Le Canadien insiste sur l’avenir, martèle ce thème en fait, Geoff Molson le premier, pour calmer les attentes à court terme. C’est vrai que la banque d’espoirs semble prometteuse avec Cole Caufield et quelques autres, mais...  

On peut douter. Ça fait trop longtemps que Trevor Timmins nous déçoit, avec ses Michael McCarron, Jarred Tinordi, Louis Leblanc et Nikita Sherbak.   

Coup de barre  

L’organisation espère pour le mieux, se croise les doigts et fait du rapiéçage en attendant avec les Nick Cousins, Charles Hudon, Jordan Weal et autres Nate Thompson.  

Mais le temps est peut-être venu, ou très près, de donner un vrai coup de barre. Pourquoi s’acharner sur ces saisons qui ne veulent rien dire, tenter de participer aux séries de peine et de misère et se faire culbuter en première ronde?   

Le Canadien est encore passé proche hier soir. Les gars ont tout donné.
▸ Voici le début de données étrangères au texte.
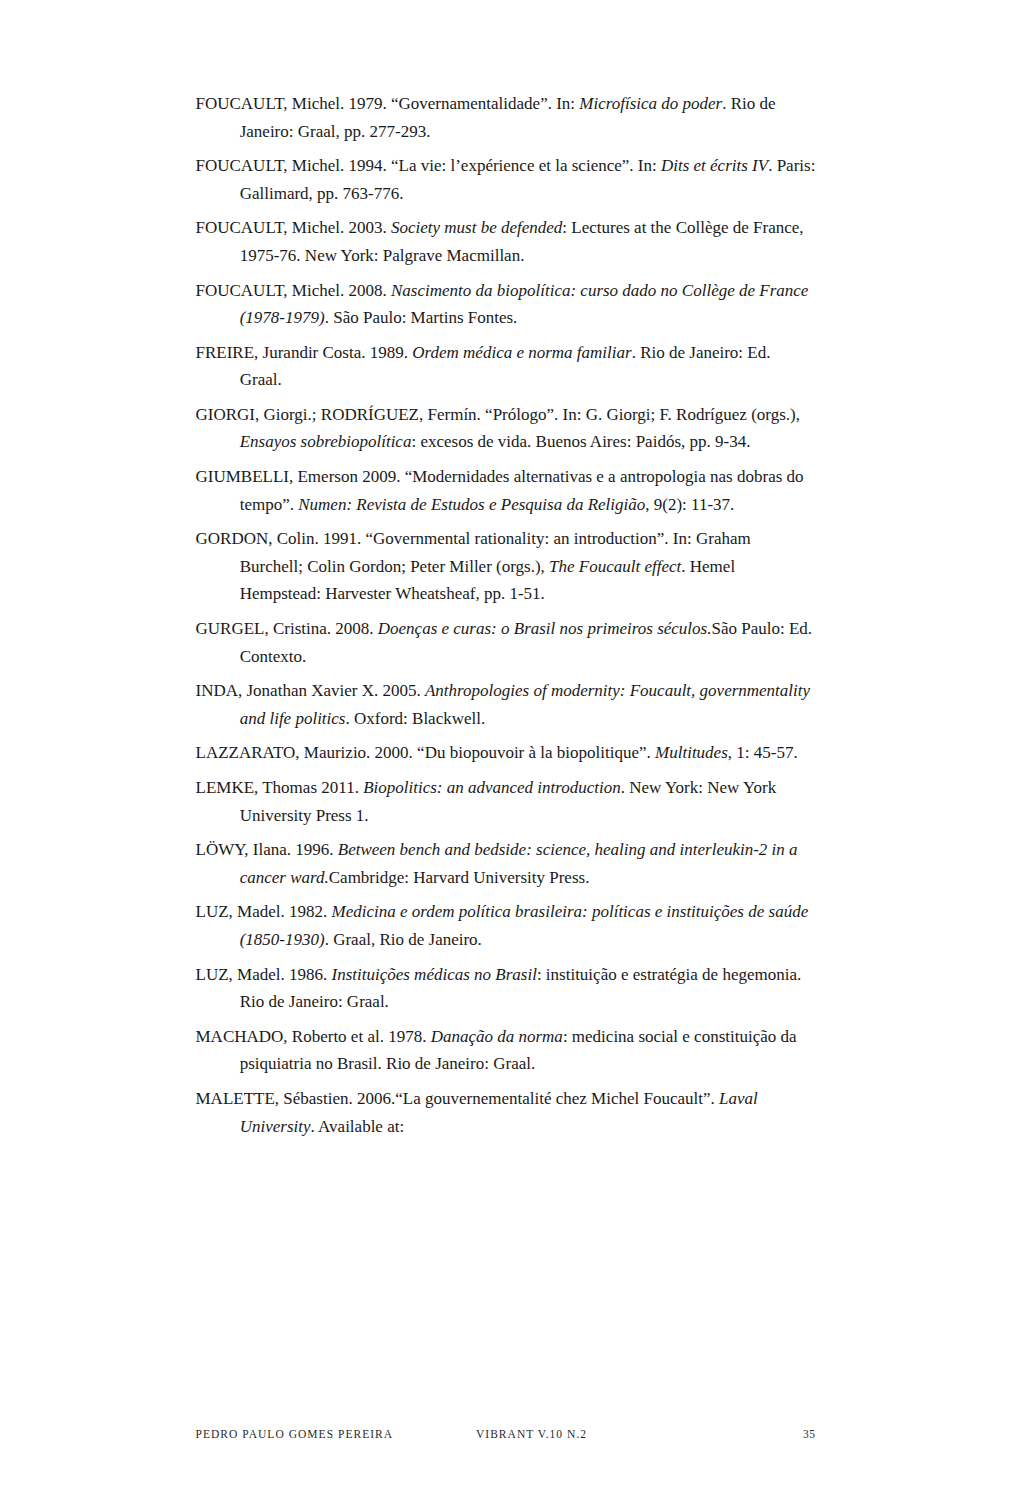FOUCAULT, Michel. 1979. “Governamentalidade”. In: Microfísica do poder. Rio de Janeiro: Graal, pp. 277-293.
FOUCAULT, Michel. 1994. “La vie: l’expérience et la science”. In: Dits et écrits IV. Paris: Gallimard, pp. 763-776.
FOUCAULT, Michel. 2003. Society must be defended: Lectures at the Collège de France, 1975-76. New York: Palgrave Macmillan.
FOUCAULT, Michel. 2008. Nascimento da biopolítica: curso dado no Collège de France (1978-1979). São Paulo: Martins Fontes.
FREIRE, Jurandir Costa. 1989. Ordem médica e norma familiar. Rio de Janeiro: Ed. Graal.
GIORGI, Giorgi.; RODRÍGUEZ, Fermín. “Prólogo”. In: G. Giorgi; F. Rodríguez (orgs.), Ensayos sobrebiopolítica: excesos de vida. Buenos Aires: Paidós, pp. 9-34.
GIUMBELLI, Emerson 2009. “Modernidades alternativas e a antropologia nas dobras do tempo”. Numen: Revista de Estudos e Pesquisa da Religião, 9(2): 11-37.
GORDON, Colin. 1991. “Governmental rationality: an introduction”. In: Graham Burchell; Colin Gordon; Peter Miller (orgs.), The Foucault effect. Hemel Hempstead: Harvester Wheatsheaf, pp. 1-51.
GURGEL, Cristina. 2008. Doenças e curas: o Brasil nos primeiros séculos. São Paulo: Ed. Contexto.
INDA, Jonathan Xavier X. 2005. Anthropologies of modernity: Foucault, governmentality and life politics. Oxford: Blackwell.
LAZZARATO, Maurizio. 2000. “Du biopouvoir à la biopolitique”. Multitudes, 1: 45-57.
LEMKE, Thomas 2011. Biopolitics: an advanced introduction. New York: New York University Press 1.
LÖWY, Ilana. 1996. Between bench and bedside: science, healing and interleukin-2 in a cancer ward. Cambridge: Harvard University Press.
LUZ, Madel. 1982. Medicina e ordem política brasileira: políticas e instituições de saúde (1850-1930). Graal, Rio de Janeiro.
LUZ, Madel. 1986. Instituições médicas no Brasil: instituição e estratégia de hegemonia. Rio de Janeiro: Graal.
MACHADO, Roberto et al. 1978. Danação da norma: medicina social e constituição da psiquiatria no Brasil. Rio de Janeiro: Graal.
MALETTE, Sébastien. 2006.“La gouvernementalité chez Michel Foucault”. Laval University. Available at:
Pedro Paulo Gomes Pereira Vibrant v.10 n.2 35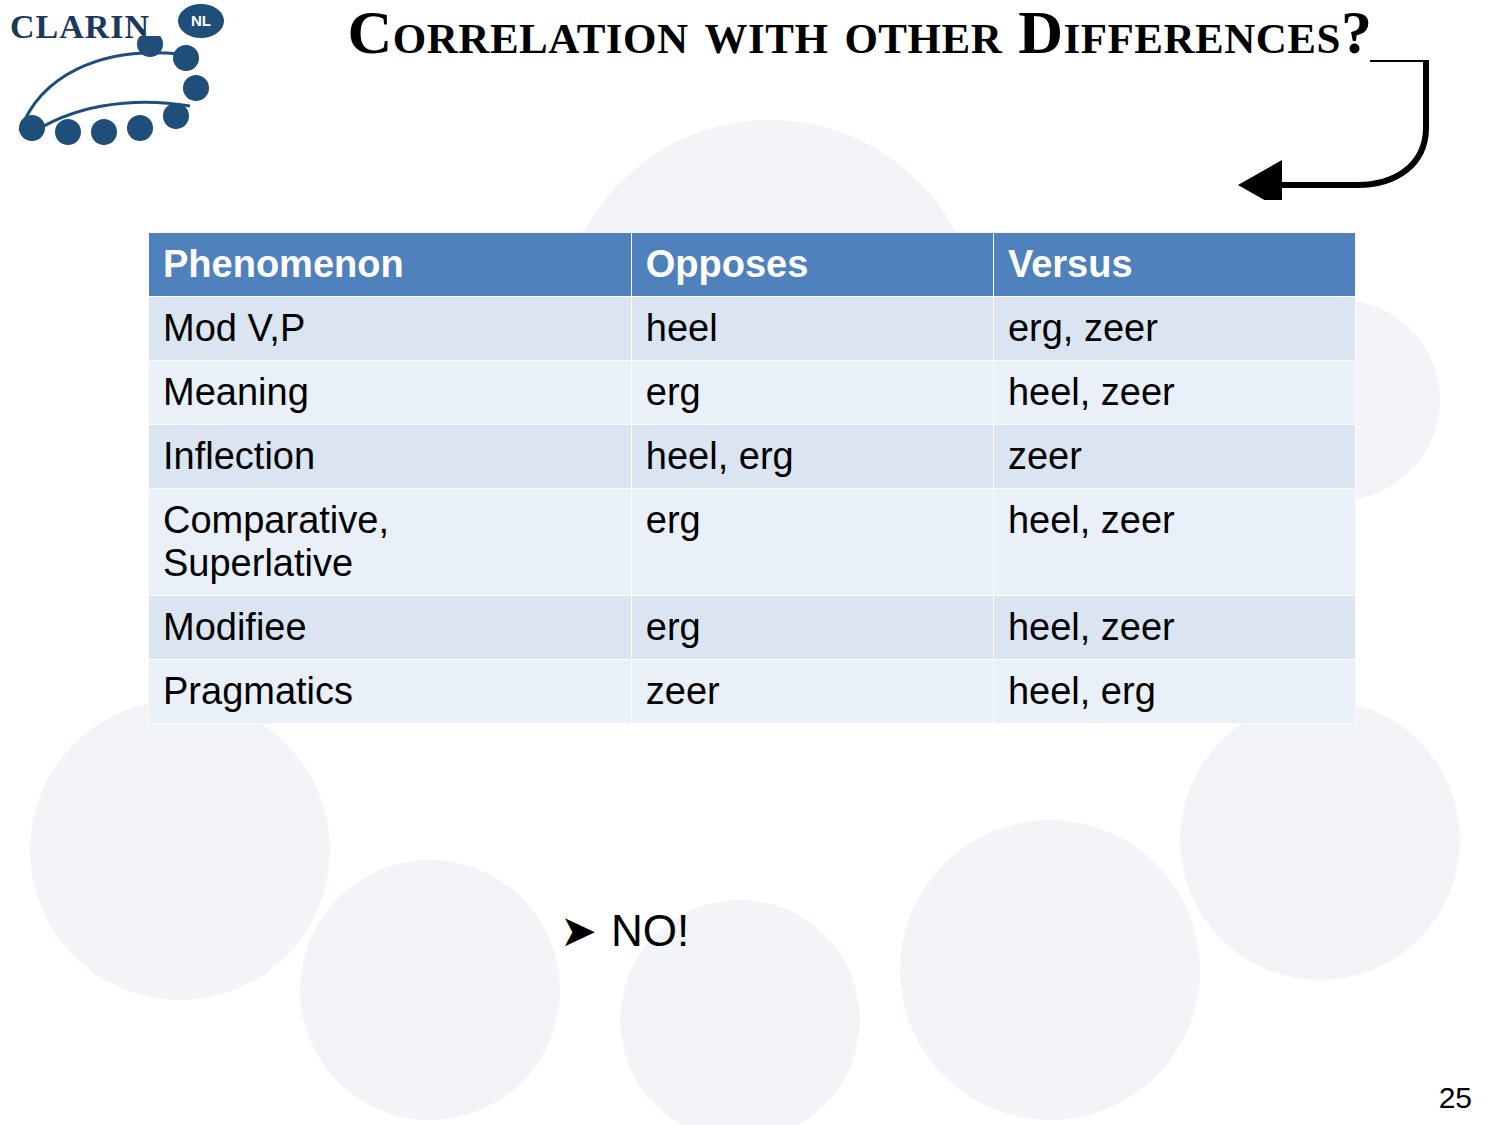CLARIN
NL
Correlation with other Differences?
| Phenomenon | Opposes | Versus |
| --- | --- | --- |
| Mod V,P | heel | erg, zeer |
| Meaning | erg | heel, zeer |
| Inflection | heel, erg | zeer |
| Comparative, Superlative | erg | heel, zeer |
| Modifiee | erg | heel, zeer |
| Pragmatics | zeer | heel, erg |
➤NO!
25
Les visages étaient longs dans le vestiaire. Julien était frustré contre les arbitres. On peut le comprendre. Il fait du bon boulot avec ce qu’on lui donne. Comme une défense trop souvent suspecte. Bergevin, dont c’est l’année de vérité, n’a pas donné tous les outils à son coach.  

On se dirige tranquillement vers une quatrième exclusion des séries en cinq ans.  

Les gars travaillent fort, ne sont presque jamais déclassés et jouent pour le coach. Alors pourquoi parlerait-on de le congédier ? Le débat devrait être: est-ce qu’on continue avec Carey Price et Shea Weber? Ou est-ce qu’on rebâtit pour vrai, de haut en bas? Et dans ce contexte, la pression est aussi sur Molson.